ID: 8350
Title: Real-time checks: Introducing checking in one second resolution
Component: The Check_MK Micro Core
Level: 2
Class: New Feature
Version: 1.2.7i4
This release introduces a new feature named Real-time checks. With the new
Real-time checks it is possible to monitor specific things a lot shorter
intervals than the normal interval of 60 seconds.
This feature has mainly been developed to get detailed graphs for some values
which change often like for example the memory usage or CPU utilization. But
not only the performance data is updated in this interval. The complete service
state is updated which may also result in faster notifications.
The Real-time checks are working like this: The core is listening on the network
for incoming Real-time check results which are basically UDP packets sent by
the agents in an interval of one second. This needds to be enabled using the
configuration option <i>Global Settings > Enable handling of Real-Time
Checks</i>.
You need to configure the UDP port to listen on (6559 by default) and the secret
which is used to decrypt the Real-time checks. This secret needs to be equal for
the Check_MK server and all agents which are sending Real-time check results.
The agents need to be configured to send Real-time check results. This can currently
be done for the Linux and Windows Agents. On linux you need to create a file
/etc/check_mk/real_time_checks.cfg with the following contents:
F+:/etc/check_mk/real_time_checks.cfg
RTC_TIMEOUT=90
RTC_PORT=6559
RTC_SECRET='hallo123'
RTC_SECTIONS=""
RTC_SECTIONS+="mem "
RTC_SECTIONS+="cpu "
F-:
It is a good idea to reduce permissions on this file because it contains the
real-time check secret which is shared between the Check_MK agent and the server
to encrypt the transfered data. For example <tt>chmod 640
/etc/check_mk/real_time_checks.cfg</tt>
is a good idea.
On windows you need to add the following to the <tt>[global]</tt> section
of your check_mk.ini and restart the Check_MK service:
F+:check_mk.ini
realtime_port = 6559
realtime_sections = mem winperf
realtime_timeout = 90
passphrase = hallo123
F-:
The agent is working as usual, waiting for connections from the Check_MK server.
Once a Check_MK server is contacting the agent, the agent is responding with
it's regular response. Now, when Real-time checks are enabled, the agent is
sending one UDP packet for each enabled section per second to the host address
which had queried the Check_MK agent, which is normally the Check_MK servers
address.
The data which can be processed as Real-time check is limited, so we limit the
sections which can be send as Real-time checks. Currently you can enable only
the <tt>mem</tt> and <tt>cpu</tt> sections on linux and
<tt>mem</tt> and
<tt>winperf</tt> on windows systems. This might be extended in the future.
To get detailed graphs, you now need to configure your RRD databases to be able
to store these detailed information. This can be done via the ruleset
<i>Host & Service Parameters > Monitoring Configuration > Configuration of
RRD databases of services</i>.
You need to create a new rule and first need to ensure that you only apply the
rule to checks which get real-time check information as the RRDs of these
services need more disk space. So you should only select the CPU/Memory services
of hosts which are sending Real-time check results.

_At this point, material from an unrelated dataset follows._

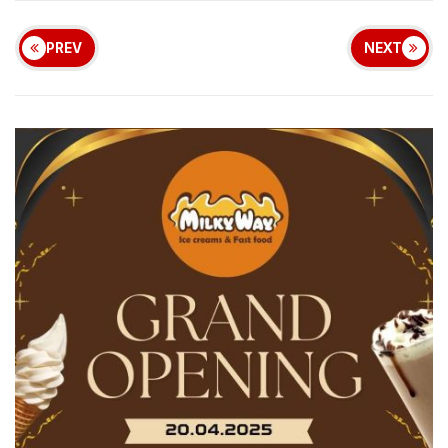
PREV
NEXT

Then you need to configure this rule to have a 1 second precision for a duration
of your choice.
Just one example configuration for having:
a) 1 second resolution for 4 hours
b) 1 minute resolution for 2 days
c) 5 minute resolution for 10 days
d) 30 minute resolution for 90 days
e) 6 hour resolution for 4 years
You need to configure these numbers:
C:+
Step (precision): 1 sec.
RRA configuration:
50.0%, 1, 14400
50.0%, 60, 2880
50.0%, 300, 2880
50.0%, 1800, 4320
50.0%, 21600, 5840
C:-
After you configured this, you need to run <tt>cmk --convert-rrds -v</tt> to
convert
the existing RRDs.
After the conversion has finished and processing of the Real-time checks works
correctly, you should see the service state, output and graphs e.g. of the "CPU
utilisation"
service updating in an interval of one second.